● ACTIVITY
Copy out every line of text from the material below, word for word and in the same order.

● MATERIAL SUPPLIED
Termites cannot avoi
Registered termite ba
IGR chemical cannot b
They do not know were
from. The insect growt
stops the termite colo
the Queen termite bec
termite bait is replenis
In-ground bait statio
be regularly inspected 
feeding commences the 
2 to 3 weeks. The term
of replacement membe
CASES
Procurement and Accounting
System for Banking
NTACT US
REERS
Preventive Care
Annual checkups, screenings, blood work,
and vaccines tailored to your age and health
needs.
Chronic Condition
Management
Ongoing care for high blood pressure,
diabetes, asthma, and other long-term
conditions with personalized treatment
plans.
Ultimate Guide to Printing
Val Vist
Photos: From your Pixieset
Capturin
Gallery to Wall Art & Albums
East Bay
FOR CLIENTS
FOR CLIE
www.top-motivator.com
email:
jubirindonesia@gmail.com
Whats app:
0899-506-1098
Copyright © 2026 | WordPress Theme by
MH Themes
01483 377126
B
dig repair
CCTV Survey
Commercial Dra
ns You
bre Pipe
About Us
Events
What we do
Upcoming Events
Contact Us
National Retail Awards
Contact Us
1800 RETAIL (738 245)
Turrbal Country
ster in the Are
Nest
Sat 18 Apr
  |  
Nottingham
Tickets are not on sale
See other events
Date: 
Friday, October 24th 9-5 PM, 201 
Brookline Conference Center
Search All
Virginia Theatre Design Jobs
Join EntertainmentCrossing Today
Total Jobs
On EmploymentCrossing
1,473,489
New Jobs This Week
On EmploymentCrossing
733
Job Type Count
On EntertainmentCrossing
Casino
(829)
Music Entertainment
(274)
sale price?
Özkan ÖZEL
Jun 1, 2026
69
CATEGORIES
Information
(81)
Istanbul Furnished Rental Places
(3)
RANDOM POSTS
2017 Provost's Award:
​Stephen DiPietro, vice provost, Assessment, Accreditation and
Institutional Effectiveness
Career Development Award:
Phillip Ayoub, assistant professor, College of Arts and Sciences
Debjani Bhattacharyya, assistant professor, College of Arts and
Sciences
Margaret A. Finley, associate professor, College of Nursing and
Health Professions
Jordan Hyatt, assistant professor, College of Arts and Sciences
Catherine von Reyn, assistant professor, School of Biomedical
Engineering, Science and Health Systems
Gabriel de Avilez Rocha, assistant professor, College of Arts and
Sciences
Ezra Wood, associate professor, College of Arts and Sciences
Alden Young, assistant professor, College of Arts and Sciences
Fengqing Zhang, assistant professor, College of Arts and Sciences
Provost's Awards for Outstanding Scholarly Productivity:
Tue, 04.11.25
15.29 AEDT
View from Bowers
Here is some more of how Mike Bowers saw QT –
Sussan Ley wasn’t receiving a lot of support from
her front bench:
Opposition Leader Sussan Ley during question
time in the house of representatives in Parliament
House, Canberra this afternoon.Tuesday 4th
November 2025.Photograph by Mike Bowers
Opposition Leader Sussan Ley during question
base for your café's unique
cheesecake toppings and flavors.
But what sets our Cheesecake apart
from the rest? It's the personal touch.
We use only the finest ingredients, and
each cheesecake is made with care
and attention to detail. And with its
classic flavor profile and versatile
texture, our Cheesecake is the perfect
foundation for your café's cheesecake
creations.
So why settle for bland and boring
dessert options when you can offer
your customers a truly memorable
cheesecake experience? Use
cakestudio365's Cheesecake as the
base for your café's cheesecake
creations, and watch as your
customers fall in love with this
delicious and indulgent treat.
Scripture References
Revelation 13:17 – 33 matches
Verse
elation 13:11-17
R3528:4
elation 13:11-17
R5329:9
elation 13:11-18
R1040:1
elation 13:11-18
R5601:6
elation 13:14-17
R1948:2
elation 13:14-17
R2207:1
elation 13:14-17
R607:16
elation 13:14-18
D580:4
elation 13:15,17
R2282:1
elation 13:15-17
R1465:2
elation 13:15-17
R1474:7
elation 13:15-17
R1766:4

● SOLUTION TO THE PROBLEM
Termites cannot avoi
Registered termite ba
IGR chemical cannot b
They do not know were
from. The insect growt
stops the termite colo
the Queen termite bec
termite bait is replenis
In-ground bait statio
be regularly inspected 
feeding commences the 
2 to 3 weeks. The term
of replacement membe
CASES
Procurement and Accounting
System for Banking
NTACT US
REERS
Preventive Care
Annual checkups, screenings, blood work,
and vaccines tailored to your age and health
needs.
Chronic Condition
Management
Ongoing care for high blood pressure,
diabetes, asthma, and other long-term
conditions with personalized treatment
plans.
Ultimate Guide to Printing
Val Vist
Photos: From your Pixieset
Capturin
Gallery to Wall Art & Albums
East Bay
FOR CLIENTS
FOR CLIE
www.top-motivator.com
email:
jubirindonesia@gmail.com
Whats app:
0899-506-1098
Copyright © 2026 | WordPress Theme by
MH Themes
01483 377126
B
dig repair
CCTV Survey
Commercial Dra
ns You
bre Pipe
About Us
Events
What we do
Upcoming Events
Contact Us
National Retail Awards
Contact Us
1800 RETAIL (738 245)
Turrbal Country
ster in the Are
Nest
Sat 18 Apr
  |  
Nottingham
Tickets are not on sale
See other events
Date: 
Friday, October 24th 9-5 PM, 201 
Brookline Conference Center
Search All
Virginia Theatre Design Jobs
Join EntertainmentCrossing Today
Total Jobs
On EmploymentCrossing
1,473,489
New Jobs This Week
On EmploymentCrossing
733
Job Type Count
On EntertainmentCrossing
Casino
(829)
Music Entertainment
(274)
sale price?
Özkan ÖZEL
Jun 1, 2026
69
CATEGORIES
Information
(81)
Istanbul Furnished Rental Places
(3)
RANDOM POSTS
2017 Provost's Award:
​Stephen DiPietro, vice provost, Assessment, Accreditation and
Institutional Effectiveness
Career Development Award:
Phillip Ayoub, assistant professor, College of Arts and Sciences
Debjani Bhattacharyya, assistant professor, College of Arts and
Sciences
Margaret A. Finley, associate professor, College of Nursing and
Health Professions
Jordan Hyatt, assistant professor, College of Arts and Sciences
Catherine von Reyn, assistant professor, School of Biomedical
Engineering, Science and Health Systems
Gabriel de Avilez Rocha, assistant professor, College of Arts and
Sciences
Ezra Wood, associate professor, College of Arts and Sciences
Alden Young, assistant professor, College of Arts and Sciences
Fengqing Zhang, assistant professor, College of Arts and Sciences
Provost's Awards for Outstanding Scholarly Productivity:
Tue, 04.11.25
15.29 AEDT
View from Bowers
Here is some more of how Mike Bowers saw QT –
Sussan Ley wasn’t receiving a lot of support from
her front bench:
Opposition Leader Sussan Ley during question
time in the house of representatives in Parliament
House, Canberra this afternoon.Tuesday 4th
November 2025.Photograph by Mike Bowers
Opposition Leader Sussan Ley during question
base for your café's unique
cheesecake toppings and flavors.
But what sets our Cheesecake apart
from the rest? It's the personal touch.
We use only the finest ingredients, and
each cheesecake is made with care
and attention to detail. And with its
classic flavor profile and versatile
texture, our Cheesecake is the perfect
foundation for your café's cheesecake
creations.
So why settle for bland and boring
dessert options when you can offer
your customers a truly memorable
cheesecake experience? Use
cakestudio365's Cheesecake as the
base for your café's cheesecake
creations, and watch as your
customers fall in love with this
delicious and indulgent treat.
Scripture References
Revelation 13:17 – 33 matches
Verse
elation 13:11-17
R3528:4
elation 13:11-17
R5329:9
elation 13:11-18
R1040:1
elation 13:11-18
R5601:6
elation 13:14-17
R1948:2
elation 13:14-17
R2207:1
elation 13:14-17
R607:16
elation 13:14-18
D580:4
elation 13:15,17
R2282:1
elation 13:15-17
R1465:2
elation 13:15-17
R1474:7
elation 13:15-17
R1766:4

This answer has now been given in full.